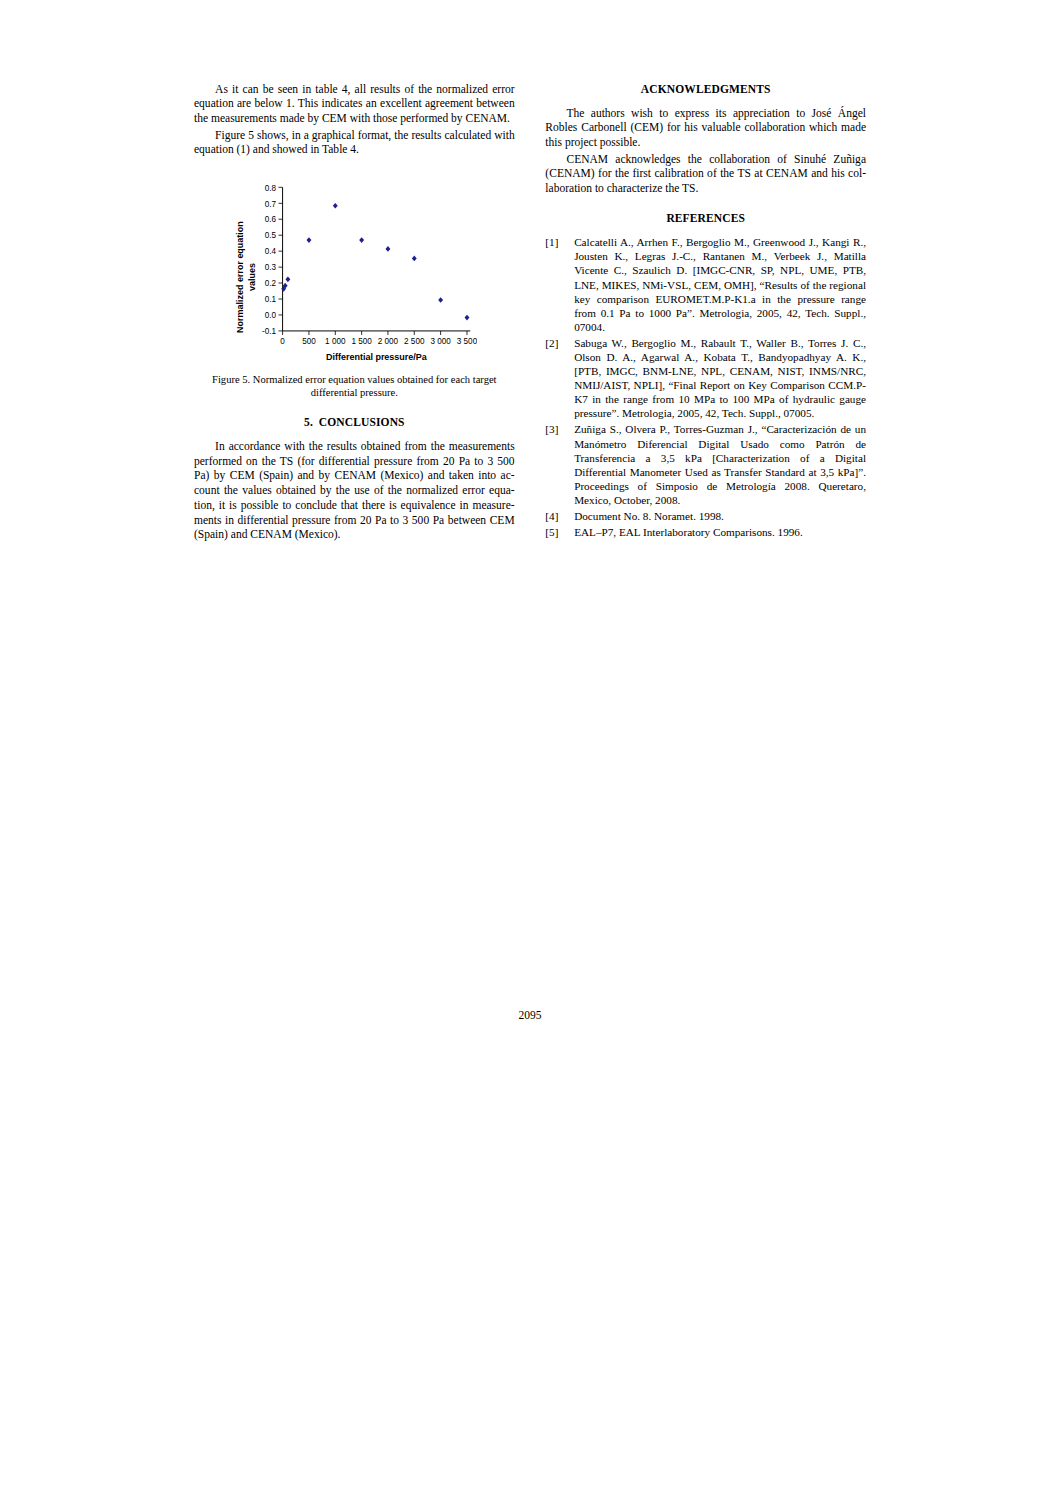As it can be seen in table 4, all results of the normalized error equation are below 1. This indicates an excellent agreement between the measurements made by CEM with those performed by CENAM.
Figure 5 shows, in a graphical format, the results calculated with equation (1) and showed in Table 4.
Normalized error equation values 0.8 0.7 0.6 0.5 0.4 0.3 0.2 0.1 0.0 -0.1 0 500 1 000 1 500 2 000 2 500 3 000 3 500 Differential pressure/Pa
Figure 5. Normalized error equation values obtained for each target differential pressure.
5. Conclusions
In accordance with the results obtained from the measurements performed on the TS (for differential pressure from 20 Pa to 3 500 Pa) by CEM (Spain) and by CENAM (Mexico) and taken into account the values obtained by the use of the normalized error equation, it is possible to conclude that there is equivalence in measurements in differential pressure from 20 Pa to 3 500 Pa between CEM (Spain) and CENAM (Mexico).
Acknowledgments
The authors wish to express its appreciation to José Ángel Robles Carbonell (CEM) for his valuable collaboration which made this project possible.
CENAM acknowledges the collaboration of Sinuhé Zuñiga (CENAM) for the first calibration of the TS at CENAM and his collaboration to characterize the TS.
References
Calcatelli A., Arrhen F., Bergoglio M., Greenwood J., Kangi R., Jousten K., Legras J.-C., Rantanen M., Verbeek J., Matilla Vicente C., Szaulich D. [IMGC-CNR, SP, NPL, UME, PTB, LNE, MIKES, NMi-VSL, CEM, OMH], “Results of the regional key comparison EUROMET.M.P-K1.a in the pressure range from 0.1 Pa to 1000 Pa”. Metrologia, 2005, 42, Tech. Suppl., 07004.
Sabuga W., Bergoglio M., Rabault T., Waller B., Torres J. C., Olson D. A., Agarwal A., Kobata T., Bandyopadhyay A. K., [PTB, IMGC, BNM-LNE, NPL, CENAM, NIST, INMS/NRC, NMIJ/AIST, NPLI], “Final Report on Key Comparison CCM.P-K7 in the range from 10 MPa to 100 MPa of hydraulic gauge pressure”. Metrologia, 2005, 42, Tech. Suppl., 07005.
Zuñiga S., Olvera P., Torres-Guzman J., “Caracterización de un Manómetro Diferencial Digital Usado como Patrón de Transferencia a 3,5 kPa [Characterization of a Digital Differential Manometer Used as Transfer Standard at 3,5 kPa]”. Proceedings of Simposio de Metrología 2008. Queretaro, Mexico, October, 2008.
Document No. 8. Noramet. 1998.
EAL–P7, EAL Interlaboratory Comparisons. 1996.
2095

──────────────────────────────

PROBLEM
Print the data above exactly, from its first line to the line bearing "5. Conclusions" inclusive, and keep pictures out of the result.

COMPLETED TASK
As it can be seen in table 4, all results of the normalized error equation are below 1. This indicates an excellent agreement between the measurements made by CEM with those performed by CENAM.
Figure 5 shows, in a graphical format, the results calculated with equation (1) and showed in Table 4.
Normalized error equation values 0.8 0.7 0.6 0.5 0.4 0.3 0.2 0.1 0.0 -0.1 0 500 1 000 1 500 2 000 2 500 3 000 3 500 Differential pressure/Pa
Figure 5. Normalized error equation values obtained for each target differential pressure.
5. Conclusions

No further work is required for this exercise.